Certo, senza essere troppo naif, serve anche la consapevolezza di come funziona il mondo, per quel che possiamo percepire dallo spioncino da cui sbirciamo. Tuttavia, dal mio professore preferirei sentirmi dire che nella vita potrò giocarmi adeguatamente le mie carte solo se metterò alla prova le conoscenze che avrò conseguito, piuttosto che basarmi solamente sul nome dell’ateneo. Certo, Roger Abravanel, con un certo fondamento pragmatico, da tempo ci ricorda che ormai non conta più cosa si studia, ma dove si studia. Senza nascondersi dietro una foglia di fico, nessuno può ragionevolmente dubitare che tutti questi siano degli elementi da prendere in considerazione, ma è l’approccio a fare la differenza. Essere consapevoli che gli atenei non sono tutti uguali e che determinati titoli siano più flessibili di altri è un buon punto di partenza, ma non significa adagiarsi sugli allori in attesa di una cavalcante carriera prêt à porter all’indomani della laurea.

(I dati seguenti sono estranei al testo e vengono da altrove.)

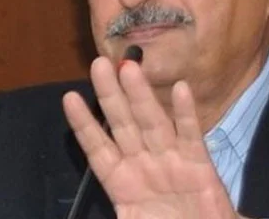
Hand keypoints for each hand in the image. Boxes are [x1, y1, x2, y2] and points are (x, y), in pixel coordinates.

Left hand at [62, 57, 244, 218]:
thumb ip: (120, 213)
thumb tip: (108, 206)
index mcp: (121, 182)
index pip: (98, 148)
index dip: (84, 124)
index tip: (69, 97)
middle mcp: (143, 164)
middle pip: (123, 124)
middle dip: (110, 95)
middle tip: (98, 64)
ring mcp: (171, 161)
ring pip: (152, 122)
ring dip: (141, 95)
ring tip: (128, 67)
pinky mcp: (199, 165)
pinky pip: (191, 135)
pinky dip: (186, 113)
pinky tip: (180, 89)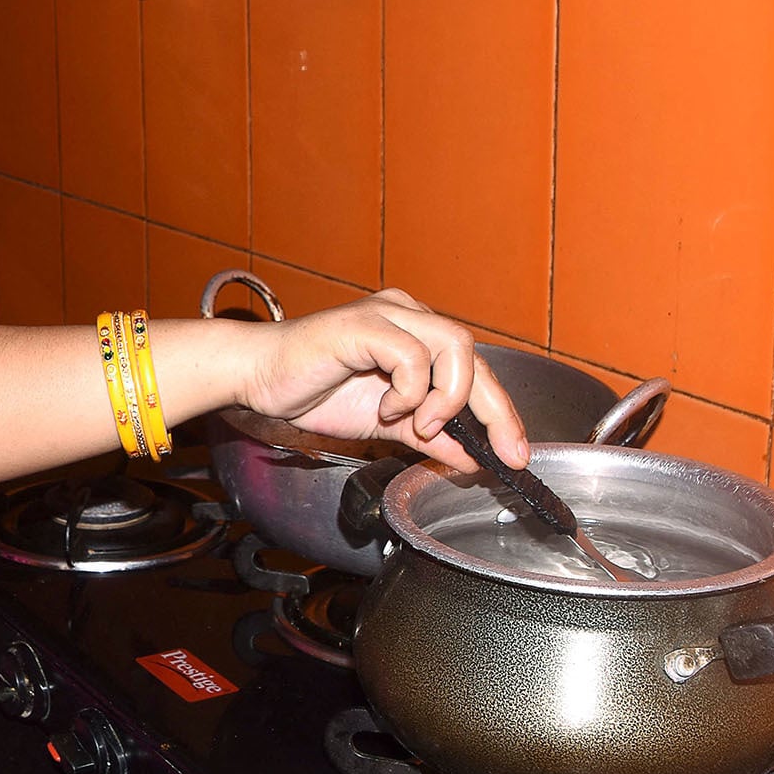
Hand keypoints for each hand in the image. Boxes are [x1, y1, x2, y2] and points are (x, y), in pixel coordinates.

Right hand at [239, 289, 528, 471]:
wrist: (259, 378)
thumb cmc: (313, 390)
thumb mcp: (386, 423)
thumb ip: (429, 437)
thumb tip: (471, 459)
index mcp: (416, 334)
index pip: (475, 370)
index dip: (501, 413)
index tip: (514, 455)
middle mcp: (408, 315)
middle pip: (475, 355)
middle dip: (495, 411)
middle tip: (501, 453)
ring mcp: (387, 314)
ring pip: (454, 346)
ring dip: (446, 397)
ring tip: (420, 425)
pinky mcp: (364, 324)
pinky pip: (412, 355)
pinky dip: (409, 391)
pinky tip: (386, 408)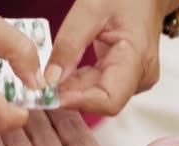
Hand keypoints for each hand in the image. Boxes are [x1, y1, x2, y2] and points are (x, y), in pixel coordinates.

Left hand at [45, 0, 178, 115]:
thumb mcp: (90, 10)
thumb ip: (68, 45)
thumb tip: (49, 80)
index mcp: (137, 60)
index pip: (109, 100)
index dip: (79, 102)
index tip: (50, 95)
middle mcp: (140, 77)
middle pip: (99, 99)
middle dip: (69, 94)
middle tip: (38, 86)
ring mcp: (133, 79)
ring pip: (95, 95)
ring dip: (70, 88)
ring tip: (46, 75)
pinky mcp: (124, 77)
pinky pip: (96, 86)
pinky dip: (76, 81)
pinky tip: (60, 70)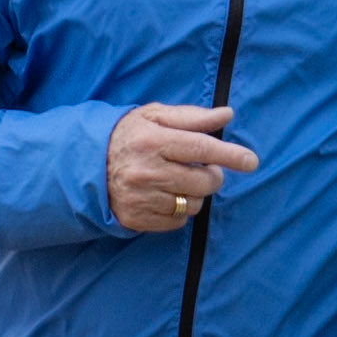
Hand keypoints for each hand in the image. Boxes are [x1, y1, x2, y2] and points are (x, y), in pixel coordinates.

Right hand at [107, 103, 258, 232]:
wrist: (85, 165)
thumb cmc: (127, 135)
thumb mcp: (154, 116)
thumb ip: (192, 117)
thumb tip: (227, 114)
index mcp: (152, 140)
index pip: (201, 148)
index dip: (230, 154)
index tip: (251, 161)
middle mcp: (147, 171)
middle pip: (203, 181)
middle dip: (212, 175)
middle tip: (203, 168)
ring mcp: (141, 197)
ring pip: (193, 204)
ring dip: (196, 194)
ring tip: (179, 181)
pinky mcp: (136, 219)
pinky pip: (178, 221)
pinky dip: (180, 210)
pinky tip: (167, 196)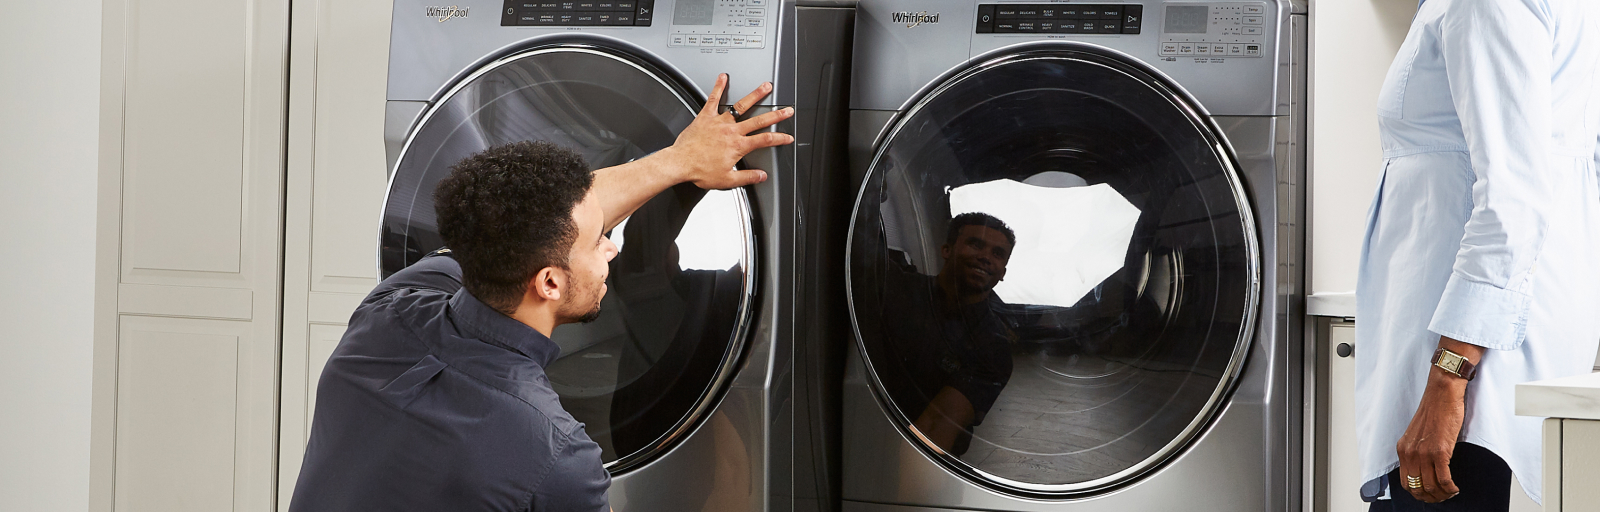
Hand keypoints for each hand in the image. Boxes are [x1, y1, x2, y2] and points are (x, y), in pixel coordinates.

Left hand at [656, 73, 794, 189]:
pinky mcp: (706, 116)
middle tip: (787, 109)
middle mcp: (731, 131)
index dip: (779, 138)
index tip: (787, 137)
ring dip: (755, 95)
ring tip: (765, 87)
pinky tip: (723, 77)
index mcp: (738, 146)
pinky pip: (713, 99)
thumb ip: (747, 177)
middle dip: (776, 114)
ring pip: (741, 106)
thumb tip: (761, 176)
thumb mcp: (727, 180)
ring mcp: (719, 121)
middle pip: (759, 120)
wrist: (680, 163)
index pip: (765, 140)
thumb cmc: (700, 170)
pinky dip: (718, 87)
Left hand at [1394, 336, 1479, 502]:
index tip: (1428, 495)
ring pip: (1431, 486)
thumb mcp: (1418, 434)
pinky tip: (1455, 488)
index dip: (1417, 492)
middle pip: (1417, 488)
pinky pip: (1444, 479)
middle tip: (1442, 498)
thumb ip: (1418, 451)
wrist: (1442, 393)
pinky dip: (1450, 488)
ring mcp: (1424, 453)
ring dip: (1442, 495)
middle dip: (1430, 497)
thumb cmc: (1434, 410)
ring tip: (1450, 493)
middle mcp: (1410, 452)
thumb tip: (1425, 469)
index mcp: (1403, 449)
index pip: (1405, 481)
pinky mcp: (1440, 450)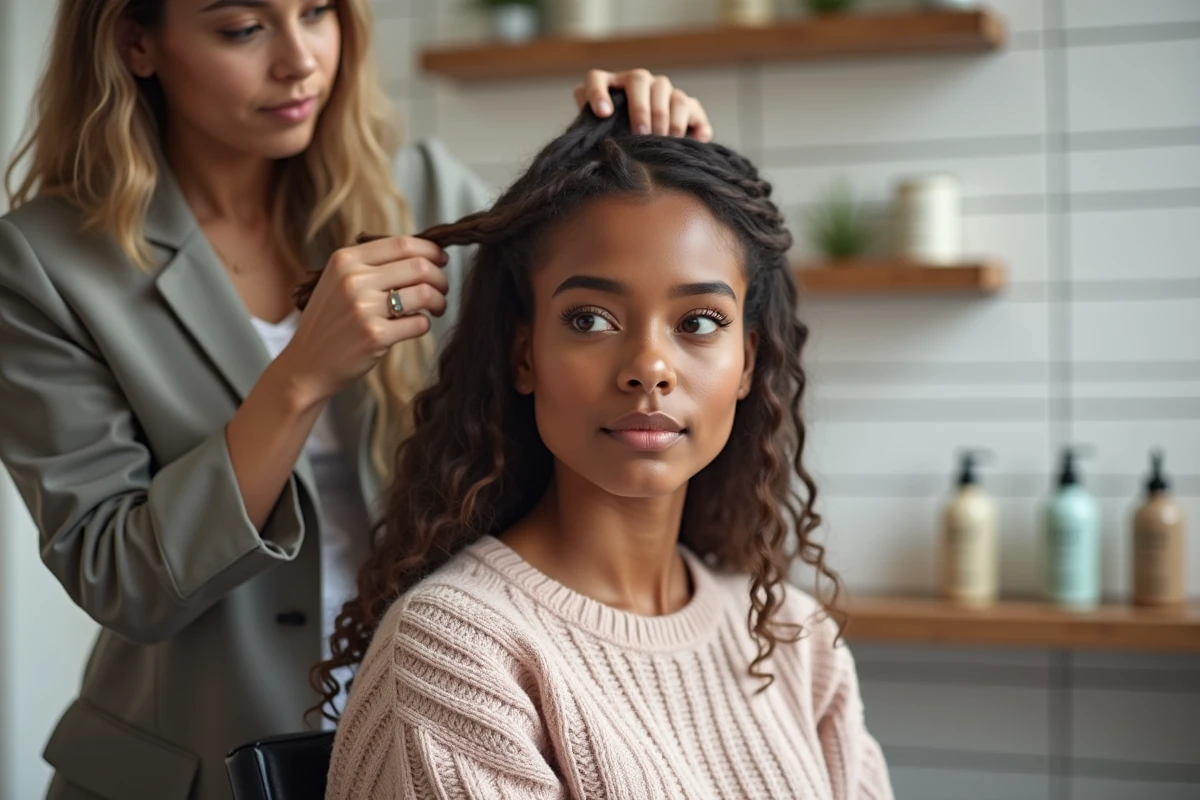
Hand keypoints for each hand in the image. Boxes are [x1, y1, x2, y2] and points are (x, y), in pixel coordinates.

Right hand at [277, 236, 449, 405]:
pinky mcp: (375, 336)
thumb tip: (423, 255)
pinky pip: (419, 323)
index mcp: (345, 260)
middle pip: (419, 267)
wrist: (307, 364)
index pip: (402, 243)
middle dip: (440, 278)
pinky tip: (414, 326)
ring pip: (425, 293)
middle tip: (442, 290)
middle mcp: (353, 280)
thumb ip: (373, 265)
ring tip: (436, 309)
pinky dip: (424, 324)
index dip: (430, 251)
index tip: (441, 260)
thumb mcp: (339, 282)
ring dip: (439, 301)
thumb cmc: (330, 322)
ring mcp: (363, 308)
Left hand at [574, 69, 713, 141]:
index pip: (596, 79)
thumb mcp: (599, 136)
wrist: (647, 152)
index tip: (603, 113)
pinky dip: (696, 126)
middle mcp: (639, 83)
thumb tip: (590, 120)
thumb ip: (588, 126)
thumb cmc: (616, 142)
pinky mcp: (690, 108)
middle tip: (641, 133)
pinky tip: (694, 141)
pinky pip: (694, 110)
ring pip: (670, 93)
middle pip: (640, 80)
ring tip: (665, 140)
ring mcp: (665, 93)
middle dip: (641, 108)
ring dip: (668, 118)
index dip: (598, 93)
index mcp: (610, 87)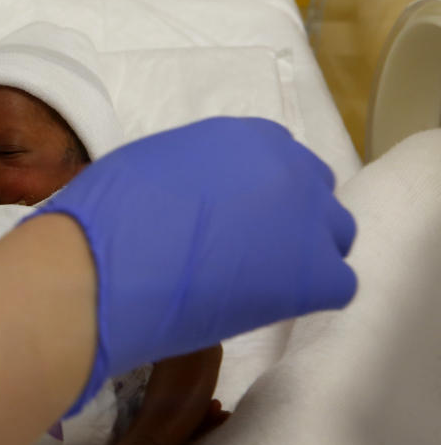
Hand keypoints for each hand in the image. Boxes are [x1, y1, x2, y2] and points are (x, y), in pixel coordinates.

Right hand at [29, 118, 356, 414]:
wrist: (108, 264)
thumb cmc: (111, 213)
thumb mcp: (155, 165)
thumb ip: (196, 174)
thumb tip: (197, 200)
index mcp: (247, 137)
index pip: (281, 162)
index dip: (263, 195)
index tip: (239, 220)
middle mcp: (289, 167)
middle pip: (314, 195)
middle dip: (290, 222)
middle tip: (248, 253)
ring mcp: (308, 220)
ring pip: (334, 238)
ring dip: (303, 258)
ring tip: (255, 285)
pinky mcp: (315, 273)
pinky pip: (337, 286)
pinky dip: (306, 298)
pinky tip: (264, 307)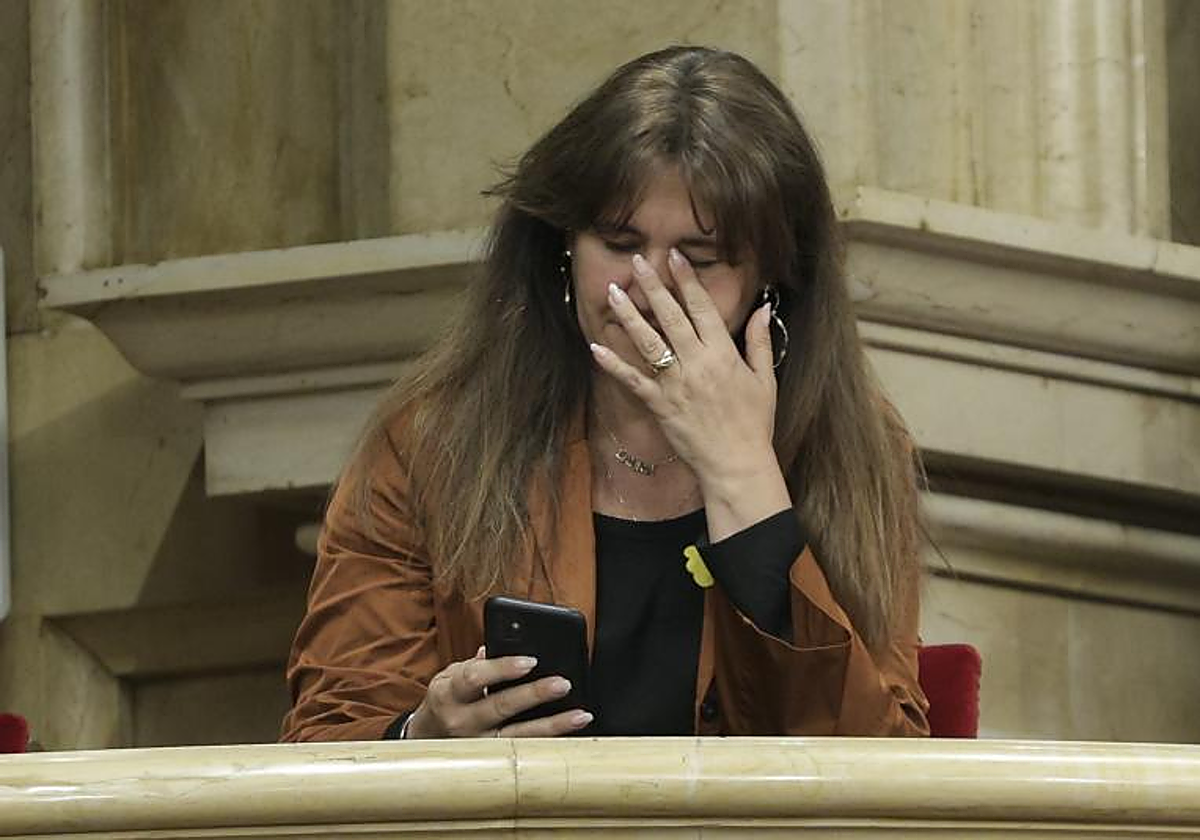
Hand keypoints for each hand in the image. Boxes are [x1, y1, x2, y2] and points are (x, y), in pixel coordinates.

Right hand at [406, 647, 592, 737]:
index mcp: (449, 692)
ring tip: (580, 714)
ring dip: (553, 725)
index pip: (474, 678)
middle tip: (562, 683)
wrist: (427, 738)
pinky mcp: (491, 761)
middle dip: (534, 695)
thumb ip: (476, 662)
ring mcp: (477, 745)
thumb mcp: (452, 675)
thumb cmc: (448, 698)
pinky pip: (524, 752)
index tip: (530, 661)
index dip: (502, 668)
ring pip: (518, 736)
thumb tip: (498, 646)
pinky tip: (571, 732)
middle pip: (500, 707)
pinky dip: (550, 742)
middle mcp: (461, 721)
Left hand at [590, 249, 790, 539]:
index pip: (702, 308)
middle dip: (653, 287)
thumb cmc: (754, 423)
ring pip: (648, 342)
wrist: (736, 463)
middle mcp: (697, 363)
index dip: (686, 280)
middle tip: (637, 262)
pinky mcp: (659, 404)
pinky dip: (613, 364)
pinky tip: (596, 347)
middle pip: (670, 317)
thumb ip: (759, 341)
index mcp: (723, 354)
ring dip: (629, 315)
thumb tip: (763, 308)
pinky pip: (632, 381)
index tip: (673, 256)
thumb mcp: (765, 379)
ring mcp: (675, 384)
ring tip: (613, 292)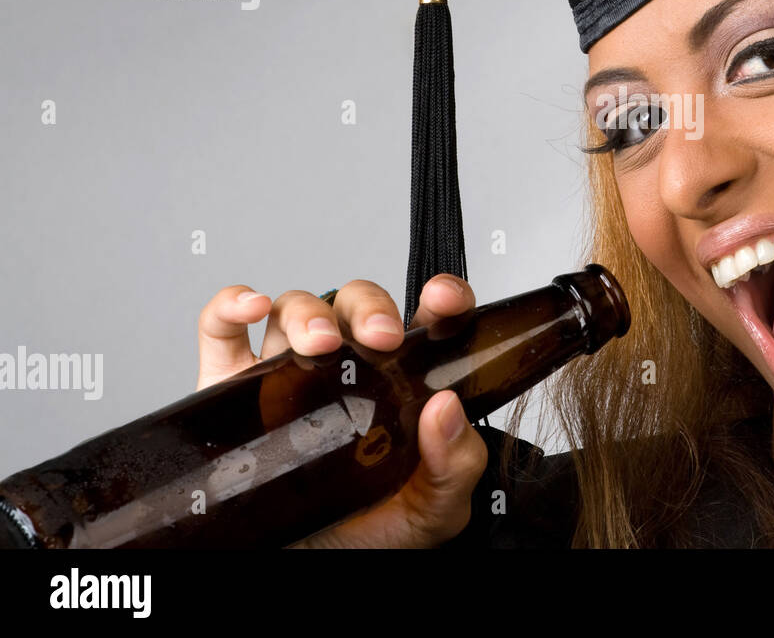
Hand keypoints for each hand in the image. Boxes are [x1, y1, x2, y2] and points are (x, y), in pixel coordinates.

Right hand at [195, 274, 488, 547]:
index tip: (443, 300)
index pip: (427, 320)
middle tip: (382, 338)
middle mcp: (346, 369)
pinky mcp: (231, 391)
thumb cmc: (371, 534)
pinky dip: (231, 305)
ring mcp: (286, 375)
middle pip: (356, 305)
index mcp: (402, 383)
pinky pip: (222, 331)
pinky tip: (253, 308)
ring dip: (309, 312)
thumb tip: (446, 409)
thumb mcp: (434, 507)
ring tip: (322, 344)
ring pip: (296, 309)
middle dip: (370, 308)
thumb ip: (455, 462)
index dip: (440, 297)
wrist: (302, 572)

Noi studenti ci nutriamo di false illusioni perché riponiamo l’attenzione eccessivamente al risultato a breve termine, senza alzare lo sguardo fino a vedere l’orizzonte. Ignorando i commenti che si trovano sui gruppi su Facebook degli universitari, dove si svolgono continue gare a chi frequenta l’università più severa, generalmente gli atenei italiani non brillano più per la loro selettività ormai da tempo. C’è gente che piange nei corridoi se prende 27. È evidente che poi, dopo cinque anni di voti eccellenti, lo studente sviluppi delle aspettative, le quali vengono rigorosamente disattese al primo confronto con la realtà. È un meccanismo perverso per cui eserciti di asserite eccellenze vengono costantemente sfornati dagli atenei, mediamente carichi di pretese non più così abbordabili all’inizio della propria carriera. Inoltre, il confronto con l’estero è impietoso, non solo per quanto riguarda i ranking, ma anche e soprattutto nell’approccio nell’affrontare lo studio che hanno i nostri colleghi stranieri. Se mediamente gli studenti italiani si dimostrano più propensi allo studio sui libri, è innegabile che si riscontri un gap sul piano delle altre abilità, tra cui far ricerca, produrre paper, approfondire i concetti di base non solo in funzione dell’appello imminente.
Probabilmente è uno sforzo titanico quello di ribaltare questa tendenza utilitaria nella formazione delle persone, ma è forse altrettanto vero che argomenti ovvi, come la passione per quello che si fa e la consapevolezza dei propri mezzi, ponderando le scelte, senza costantemente piegarle alla frenesia quotidiana, sono le armi vincenti per una propria realizzazione e per una soddisfazione personale, che porti, in ultima analisi, a qualcosa di semplice, come la felicità.